● TASK INSTRUCTIONS
Please, without any pictures, set down exactly the part of the listing below that opens with the line containing "left eye: (90, 76)" and closes with the line containing "left front paw: (164, 234)".
──────── RECORDED DATA
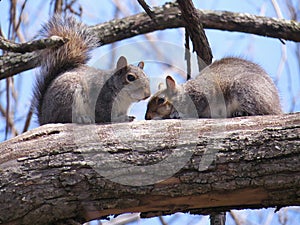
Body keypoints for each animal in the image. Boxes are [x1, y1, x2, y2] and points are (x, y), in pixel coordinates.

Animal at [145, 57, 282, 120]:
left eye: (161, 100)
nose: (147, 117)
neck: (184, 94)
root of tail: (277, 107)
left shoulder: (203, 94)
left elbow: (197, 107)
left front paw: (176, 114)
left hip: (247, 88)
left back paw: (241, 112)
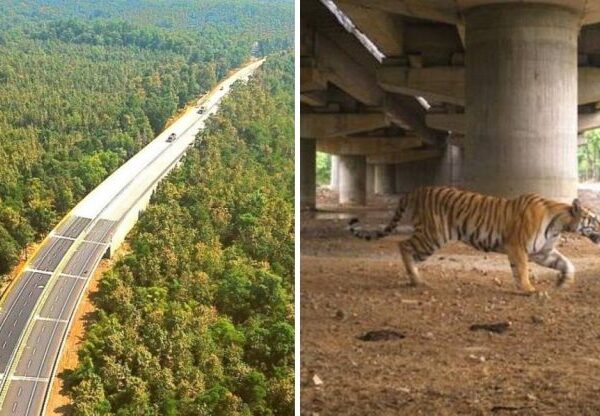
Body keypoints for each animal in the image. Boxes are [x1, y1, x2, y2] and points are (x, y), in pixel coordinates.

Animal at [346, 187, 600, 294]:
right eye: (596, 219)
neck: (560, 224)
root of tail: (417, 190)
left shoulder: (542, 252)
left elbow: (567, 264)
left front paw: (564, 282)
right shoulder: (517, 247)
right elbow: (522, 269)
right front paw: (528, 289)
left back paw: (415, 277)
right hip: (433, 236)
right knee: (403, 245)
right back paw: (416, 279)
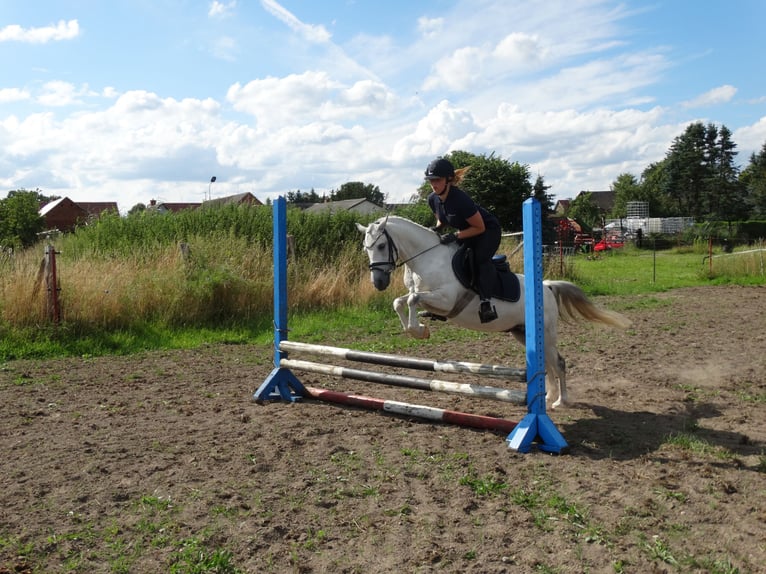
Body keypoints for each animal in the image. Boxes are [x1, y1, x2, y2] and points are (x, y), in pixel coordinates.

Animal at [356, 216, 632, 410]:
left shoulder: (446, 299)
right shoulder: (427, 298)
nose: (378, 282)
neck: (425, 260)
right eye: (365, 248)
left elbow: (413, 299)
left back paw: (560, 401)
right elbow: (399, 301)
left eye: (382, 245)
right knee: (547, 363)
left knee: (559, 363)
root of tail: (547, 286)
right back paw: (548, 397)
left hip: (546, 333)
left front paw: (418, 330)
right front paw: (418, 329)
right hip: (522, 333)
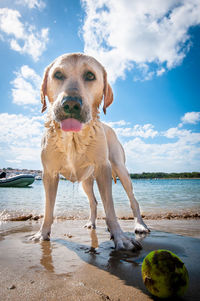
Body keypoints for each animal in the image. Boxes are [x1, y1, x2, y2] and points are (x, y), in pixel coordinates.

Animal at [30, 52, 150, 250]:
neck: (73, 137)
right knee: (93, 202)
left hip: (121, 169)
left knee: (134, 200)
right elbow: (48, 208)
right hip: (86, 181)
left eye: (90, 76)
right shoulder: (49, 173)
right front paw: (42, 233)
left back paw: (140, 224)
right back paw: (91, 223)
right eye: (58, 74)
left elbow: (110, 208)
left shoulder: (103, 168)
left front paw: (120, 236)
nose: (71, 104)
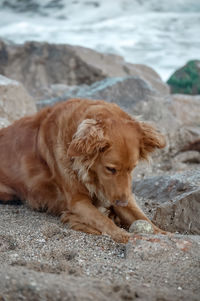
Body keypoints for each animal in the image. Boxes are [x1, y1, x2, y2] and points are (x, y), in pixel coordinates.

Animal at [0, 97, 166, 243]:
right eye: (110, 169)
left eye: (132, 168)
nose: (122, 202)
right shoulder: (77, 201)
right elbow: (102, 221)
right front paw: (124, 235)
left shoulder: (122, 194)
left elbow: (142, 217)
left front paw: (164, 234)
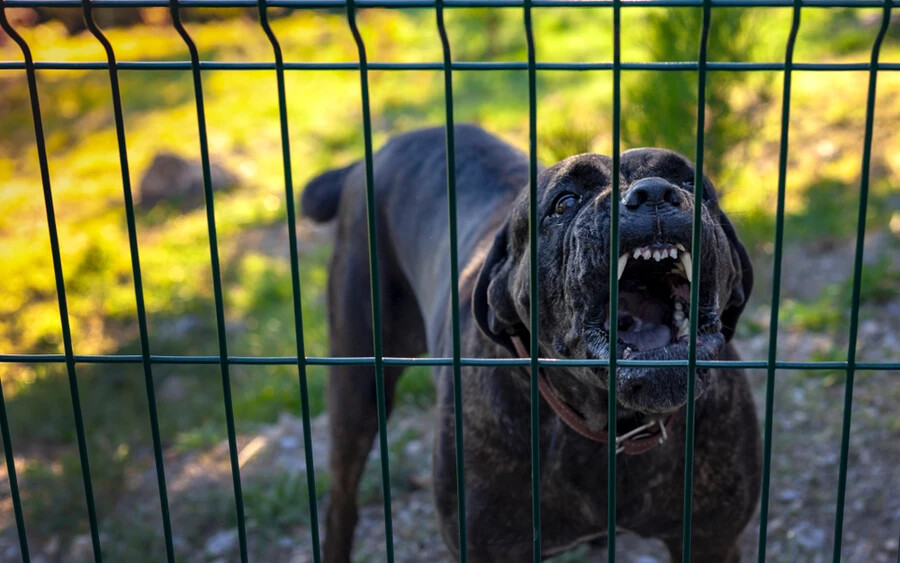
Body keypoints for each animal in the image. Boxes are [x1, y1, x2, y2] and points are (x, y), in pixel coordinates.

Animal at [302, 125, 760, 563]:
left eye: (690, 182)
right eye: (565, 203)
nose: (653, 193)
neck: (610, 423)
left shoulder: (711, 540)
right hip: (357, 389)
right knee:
────────────────
● EXERCISE RESPONSE
left eye: (90, 76)
right shoulder: (49, 173)
right front paw: (42, 233)
left back paw: (140, 224)
right back paw: (91, 223)
right eye: (58, 74)
left elbow: (110, 208)
left shoulder: (103, 168)
left front paw: (120, 236)
nose: (71, 104)
Body keypoints for each animal in the image. Boxes are [x1, y1, x2, y2] and points are (x, y), in pixel coordinates.

Animal at [0, 97, 166, 243]:
right eye: (110, 169)
left eye: (132, 168)
nose: (122, 202)
right shoulder: (77, 201)
right elbow: (102, 221)
right front paw: (124, 235)
left shoulder: (122, 194)
left elbow: (142, 217)
left front paw: (164, 234)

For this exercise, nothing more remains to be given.